I think everybody who conducts research, whether it’s clinical or bench, approaches the work with a lens. That lens influences questions asked, the manner in which those questions are asked, how research is conducted, and ultimately, shared . Health equity is important is because it frames all of the above. This means that if research is not considered from the perspective of the least privileged, they may never see the benefit. For this reason, it is so important that all research is conducted through a health equity lens.

What are some steps you hope to see Fight CRC’s Health Equity Committee take?

For a long time, the face of cancer has not been that of a Black, Latino, or Native American person. It’s really important that when we talk about a disease that disproportionately affects racial, ethnic, minority groups, that there’s representation across the spectrum. Hopefully, our committee’s work will inspire groups that did not consider themselves to be at risk to become more engaged and increase partnerships with Black, Latino, & Native American survivors.

What role do you see policy playing in this committee’s work?

Preventative care should be accessible to everyone, regardless of insurance or immigration status.
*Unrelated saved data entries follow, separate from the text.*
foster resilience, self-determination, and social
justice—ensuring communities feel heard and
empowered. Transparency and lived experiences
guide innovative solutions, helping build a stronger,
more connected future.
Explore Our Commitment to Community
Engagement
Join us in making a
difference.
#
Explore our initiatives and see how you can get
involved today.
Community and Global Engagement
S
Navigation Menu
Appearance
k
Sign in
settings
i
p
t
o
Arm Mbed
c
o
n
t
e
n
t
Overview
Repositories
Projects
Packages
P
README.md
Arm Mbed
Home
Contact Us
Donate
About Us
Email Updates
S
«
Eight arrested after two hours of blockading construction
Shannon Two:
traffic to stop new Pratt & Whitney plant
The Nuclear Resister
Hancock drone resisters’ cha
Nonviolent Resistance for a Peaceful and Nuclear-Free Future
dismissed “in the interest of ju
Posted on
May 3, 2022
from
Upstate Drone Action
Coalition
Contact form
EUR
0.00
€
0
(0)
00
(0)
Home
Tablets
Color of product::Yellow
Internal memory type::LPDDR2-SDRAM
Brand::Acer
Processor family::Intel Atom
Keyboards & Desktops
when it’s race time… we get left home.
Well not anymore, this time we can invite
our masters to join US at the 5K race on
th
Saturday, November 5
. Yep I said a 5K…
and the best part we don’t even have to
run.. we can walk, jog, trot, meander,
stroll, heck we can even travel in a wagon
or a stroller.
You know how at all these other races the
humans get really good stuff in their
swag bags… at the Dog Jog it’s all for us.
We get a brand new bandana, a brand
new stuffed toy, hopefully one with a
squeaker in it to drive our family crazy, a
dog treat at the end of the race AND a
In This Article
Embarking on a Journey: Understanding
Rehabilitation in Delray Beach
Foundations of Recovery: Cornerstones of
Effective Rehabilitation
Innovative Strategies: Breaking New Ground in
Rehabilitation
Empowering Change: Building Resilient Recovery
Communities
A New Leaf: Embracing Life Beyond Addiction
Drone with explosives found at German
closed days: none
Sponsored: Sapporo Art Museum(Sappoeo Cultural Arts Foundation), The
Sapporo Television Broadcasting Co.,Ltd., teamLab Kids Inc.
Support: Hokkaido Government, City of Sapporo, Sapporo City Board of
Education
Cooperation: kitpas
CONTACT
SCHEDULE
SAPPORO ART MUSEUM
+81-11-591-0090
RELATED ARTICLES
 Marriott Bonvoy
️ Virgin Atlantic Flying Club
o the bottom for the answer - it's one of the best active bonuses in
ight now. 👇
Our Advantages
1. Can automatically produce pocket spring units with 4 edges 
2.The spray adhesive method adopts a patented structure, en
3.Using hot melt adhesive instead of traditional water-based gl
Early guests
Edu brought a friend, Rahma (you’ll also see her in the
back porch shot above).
I hope this group is able to impact policy and legislation that moves the needle in those spaces.

You’ve emphasized the importance of being explicit in the language when working with certain communities. Can you explain what you mean?

I’ve seen the term “Black and Brown communities” a lot lately. Brown in particular could mean different things to different communities. If we’re talking about Black people and colon cancer, let’s say that. If we’re saying Native Americans and colon cancer, let’s say that. If we mean Hispanic people and colon cancer, let’s say that. Explicit language should create clarity and hopefully that will lead to interventions or programs, tailored for the specific communities we wish to engage. 

What gives you hope when looking at conversations around health equity?

2020 was a year of loss. But 2020 also elevated important issues and forced everyone to engage in difficult conversations. For example, the impact of racism on health outcomes can no longer be denied. I’m encouraged by people awakening to this fact. I am also encouraged by President Biden’s executive order that mandates prioritizing equity across the whole government. I look forward to what will result from these realizations and laws.